Forget Blockchain; We Need Transparency
by Lindsay Rowntree on 22nd Nov 2018 in News
In this piece, Daniel Spears (pictured below), programmatic director, The Guardian, explains why achieving transparency is going to be tough, no matter how much marketers demand it, because of 'opacity by design'. There is a solution, and it all starts with reporting.
A healthy market is fuelled by investor confidence, and confidence is built on trust.
If you’re an investor in the digital ad economy - whether a marketer seeking ROI or a publisher pursuing monetisation - opacity is undermining your interests.
As a result, our market’s largest investors are reducing their ad spend and participants at both ends of the supply-chain have defaulted to the position of ‘trust no-one’.
Introducing ‘opacity by design’
Opacity is the shroud under which non-disclosed fees and ad fraud continue to hide from our plain sight. It’s also the curtain behind which discrepancies and decimal-rounding are manipulated at your expense.
Beyond these significant issues, market-level opacity has precipitated a disconnect between price and value. This might feel familiar, because we’ve seen it before. The digital ad market has some quite incredible parallels with the sub-prime mortgage crisis; where junk bonds were packaged to attract investment, which ultimately led to the collapse of the entire US economy.
It’s why, despite marketers becoming vocal in their demand for quality (and value), their day-to-day buying behaviour continues to be governed by price. This is a direct consequence of ‘opacity by design’, and it makes for a world where participants are blocked from making truly informed investment decisions.
Why is this, you ask? Because, once enlightened by information, marketers would quickly reduce their ad spend; an act which is counter to the interest of any intermediary whose business model is predicated on volume.
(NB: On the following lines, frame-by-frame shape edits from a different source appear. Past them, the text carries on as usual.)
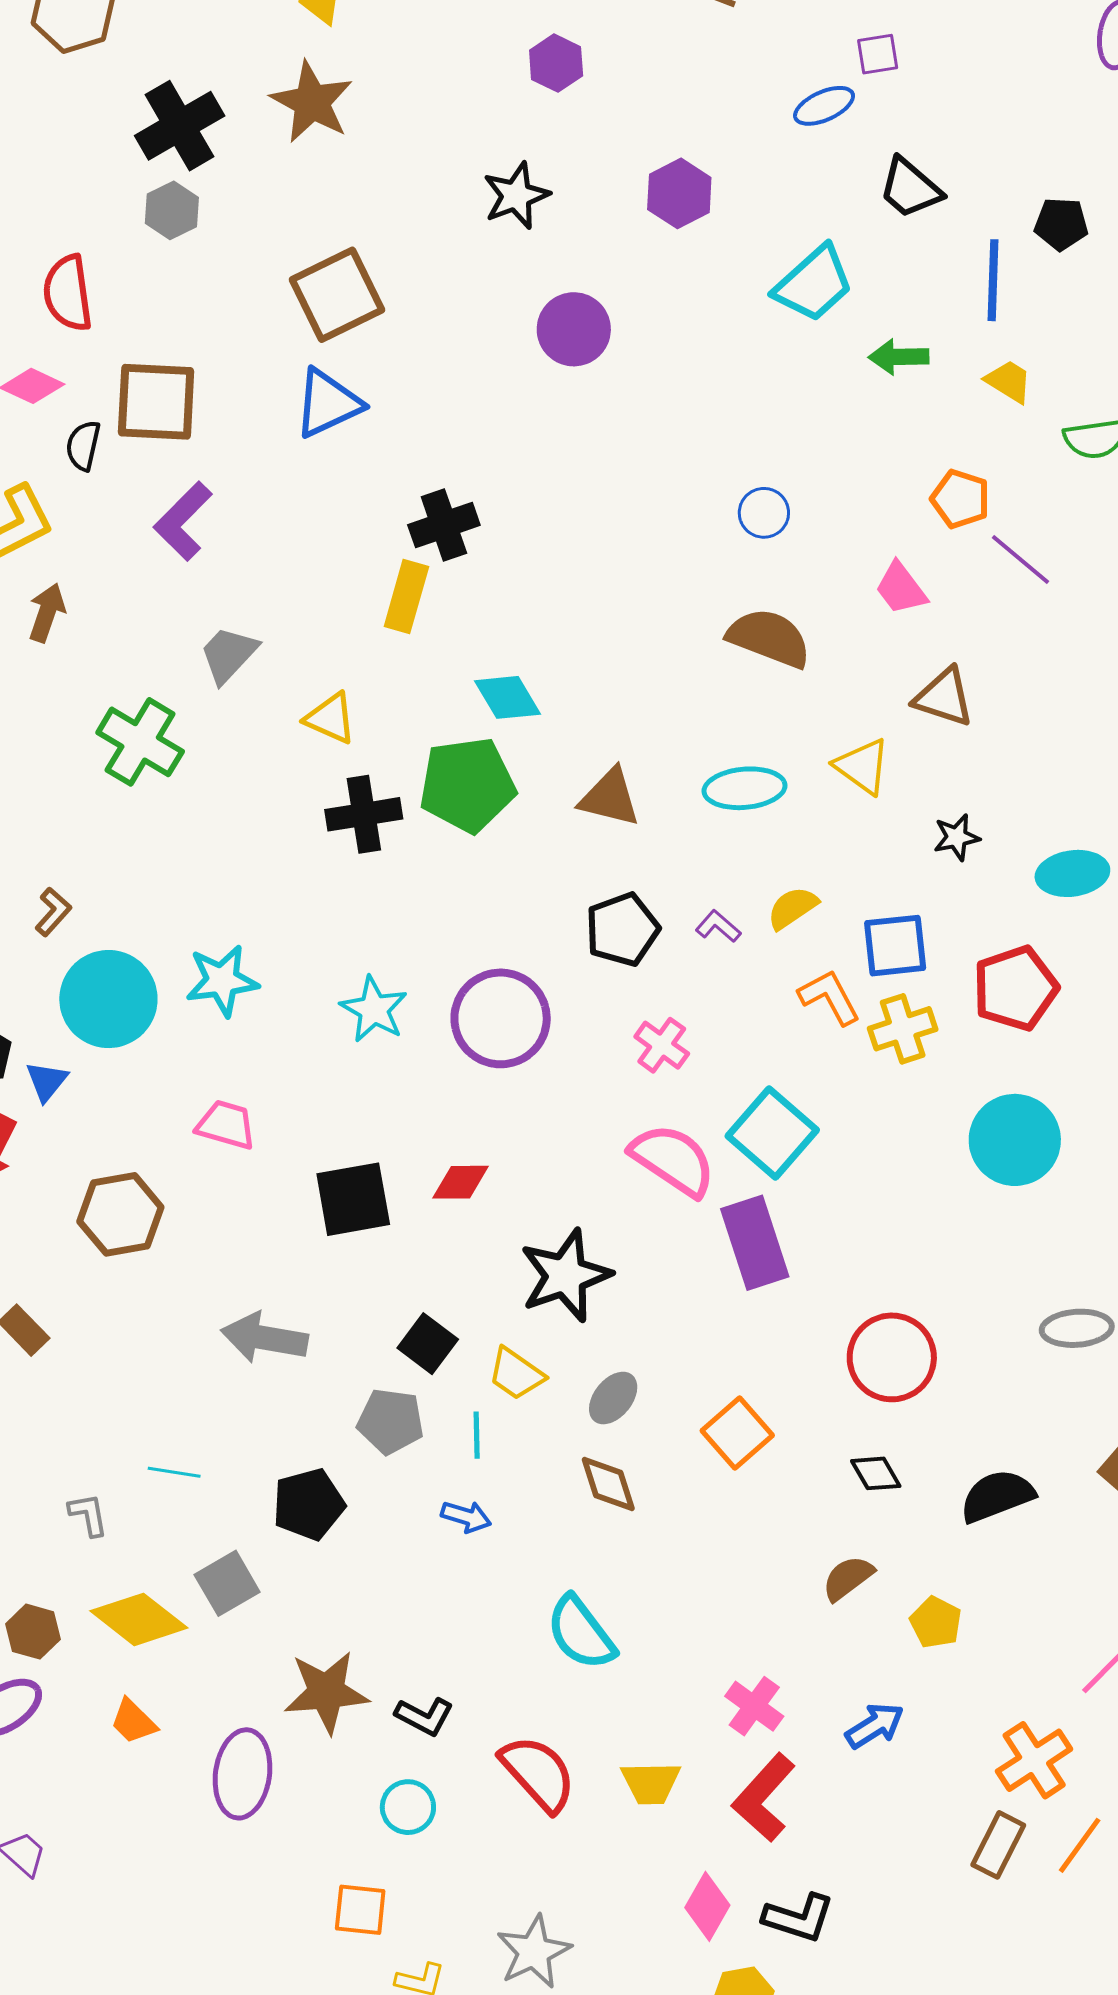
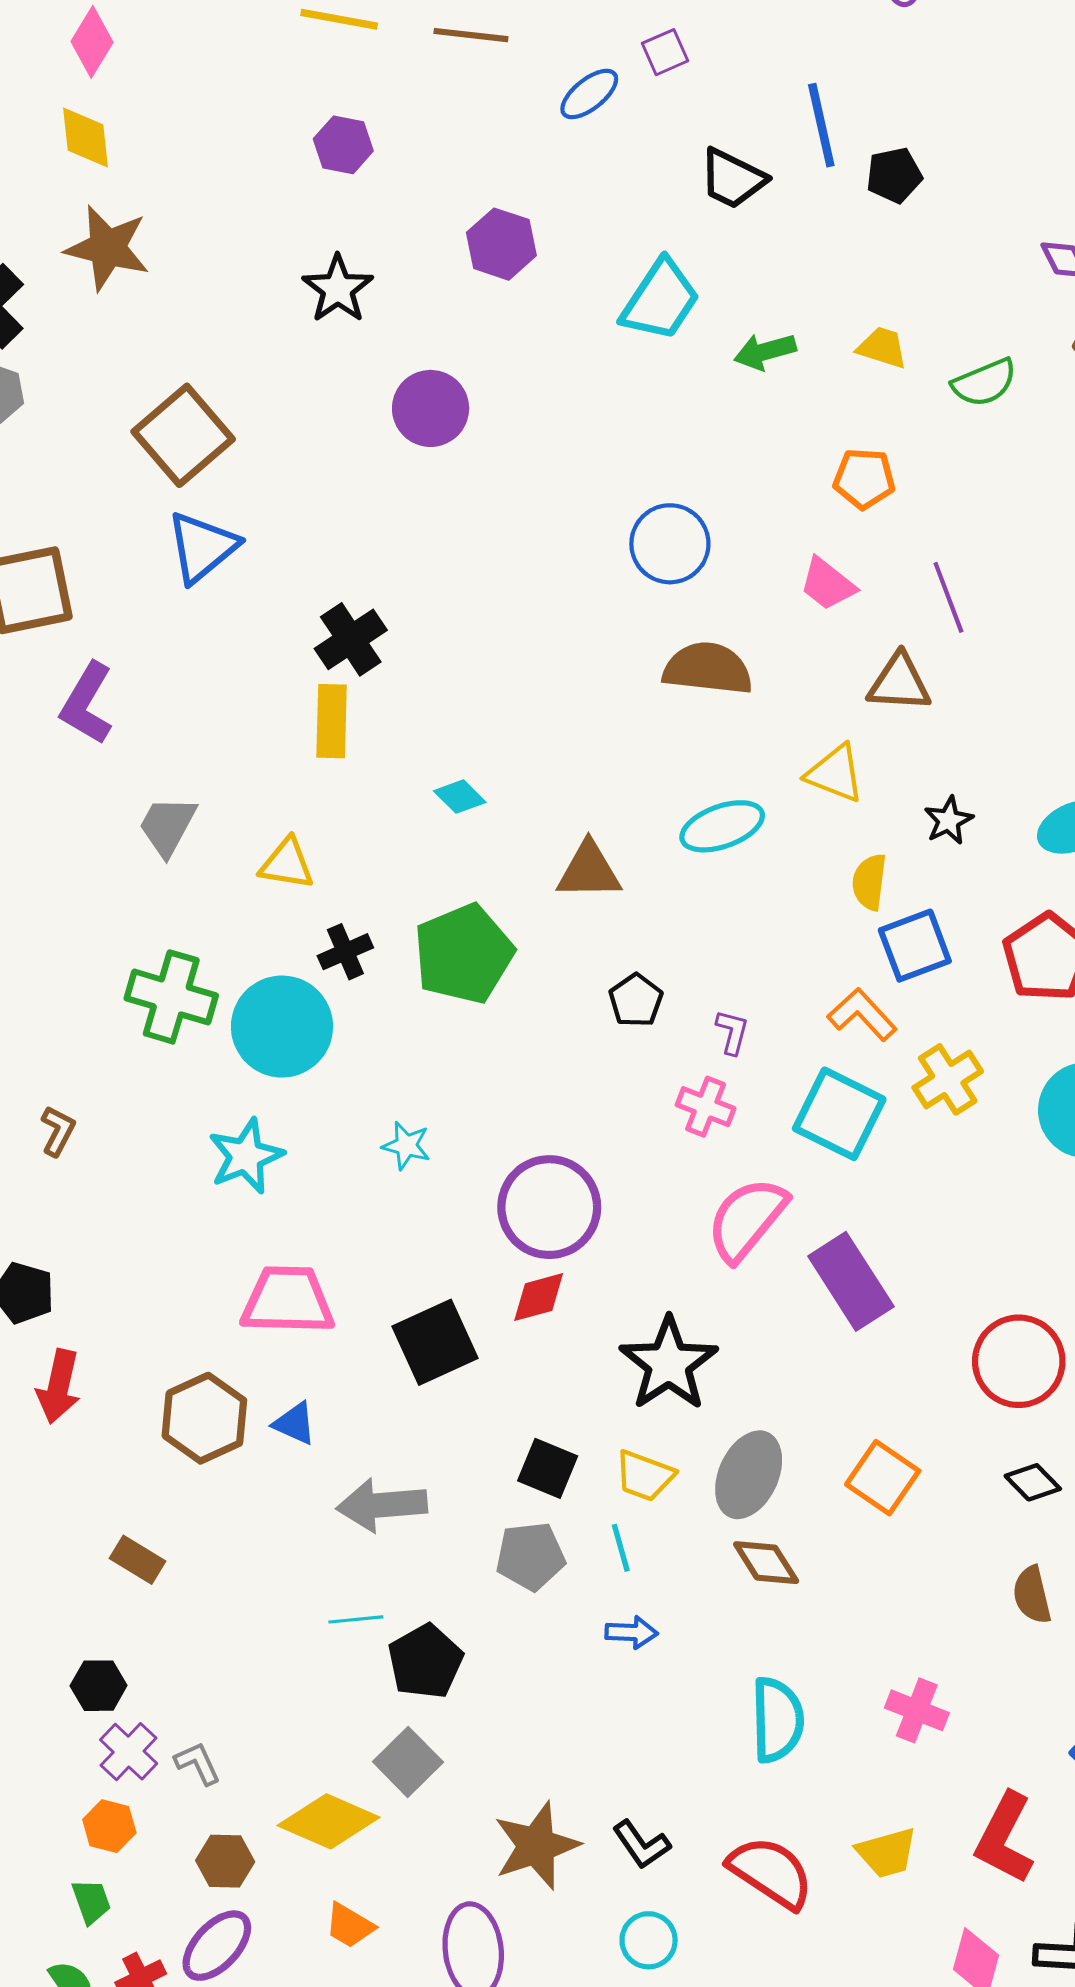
blue ellipse: (824, 106) -> (589, 94), moved
blue line: (993, 280) -> (821, 125), moved
blue circle: (764, 513) -> (670, 544), size x1.5
purple line: (1020, 559) -> (948, 597), moved, turned 44
cyan diamond: (508, 697) -> (460, 797), size x0.7
green cross: (140, 742) -> (171, 997), moved
green pentagon: (467, 785) -> (464, 954), moved
black cross: (364, 814) -> (345, 952), size x0.7
yellow semicircle: (792, 908) -> (869, 882), moved, turned -34
purple L-shape: (718, 926) -> (732, 1032), moved, turned 78
black pentagon: (622, 929) -> (636, 1000), size x0.7
cyan circle: (108, 999) -> (282, 1027), moved
cyan star: (374, 1009) -> (406, 1146), size x0.7
purple circle: (501, 1018) -> (549, 1207), moved
yellow cross: (903, 1029) -> (948, 1079), moved
blue triangle: (47, 1081) -> (295, 1423), moved, turned -30
pink trapezoid: (226, 1125) -> (288, 1300), size x1.5
cyan square: (772, 1133) -> (839, 1114), moved
pink semicircle: (673, 1160) -> (747, 1219), turned -70
gray ellipse: (613, 1398) -> (749, 1475), size x1.5
cyan line: (174, 1472) -> (356, 1619), moved
black pentagon: (309, 1504) -> (425, 1661), moved
gray L-shape: (88, 1515) -> (198, 1763), moved
brown semicircle: (848, 1578) -> (1032, 1595), turned -52
cyan semicircle: (581, 1633) -> (777, 1720), turned -130
pink cross: (754, 1706) -> (917, 1710), moved
black L-shape: (424, 1716) -> (641, 1845), turned 42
Focus on the root cause, not the consequences
As long as ‘opacity by design’ exists, buyers and sellers will unknowingly attach financial incentive to negative behaviour. In doing so, they create the market for fraudulent ads, the reward for reselling, and a carrot for other nefarious business practice.
Marketers, buyers and publishers must better align in their agenda and coordinate in their pursuit of change. Whilst some important steps have already been taken, the digital supply-chain remains shrouded in mystery and the hidden horrors continue to undermine investors’ ROI.
Meanwhile, investors are inundated by point-solution after point-solution. Blockchain isn’t a solution to opacity, just as Ads.txt isn’t a solution for fraud (they seek to answer the consequence not the cause).
In order to evolve the market must focus on the root cause; investors must remove themselves from the shackles of systemic ‘opacity by design’.
Reporting today merely upholds the illusion of transparency
Buyer and seller reporting is fragmented and offers only partial sight - just one side of the transaction is visible and key information, such as transaction IDs, is removed to prevent any meaningful analysis of the data. As a result it is near impossible for investors to spot fraud, hidden fees, or reselling through reconciliation.
It’s worth taking a step back to acknowledge what this means - that investors in our huge, data-driven investment market don’t know what proportion of their spend converts into digital advertising stock (eyeballs).
This is not through negligence - this is a design feature of the market in which we operate today.
The solution is straightforward (and it’s not blockchain)
Buyers and sellers need a complete, reconcilable record for every ad transaction.
Brought together, these represent a record of fact, which is reconcilable after the event, such that buyers and sellers have the means to verify transactions with (near) certainty.
It’s really just a simple form of dual-book accounting; a medieval ‘technology’ which only requires the inclusion of a single additional field in buyer and seller reports. As such, we’re not talking about a major system overhaul, rather minor adjustment; investors being given access to the information which already exists in the platforms’ own core reporting.
Whilst my proposed system won’t eradicate problems in and of itself, the granular, end-to-end paper trail will surface the intelligence necessary to identify and quantify major issues.
The benefit goes way beyond advertising; this shift is good for society. By achieving traceability of funds, participants are in a position to stem the flow of marketing dollars to criminals, whilst ensuring governments have the data necessary to administer tax effectively.
As a result, negative business behaviour carries real reputational risk; making for a strong economic incentive that is absent today.
It’s time for investor action
The alternative - perpetuating the status quo - is inconceivable. Our continued pursuit of point solutions as sticking plaster only adds more layers of complexity between investors and the underlying issue. Or in a dental analogy; settling for a daily anaesthetic injection to dull colossal toothache rather than getting the troublesome root canal fixed.
This a call for evolution that gives brands, buyers, and publishers access to their complete, granular, reconcilable transaction records as basic hygiene. This is the foundation on which the digital ad economy can restore trust, reinstate confidence, and achieve sustainable long-term growth.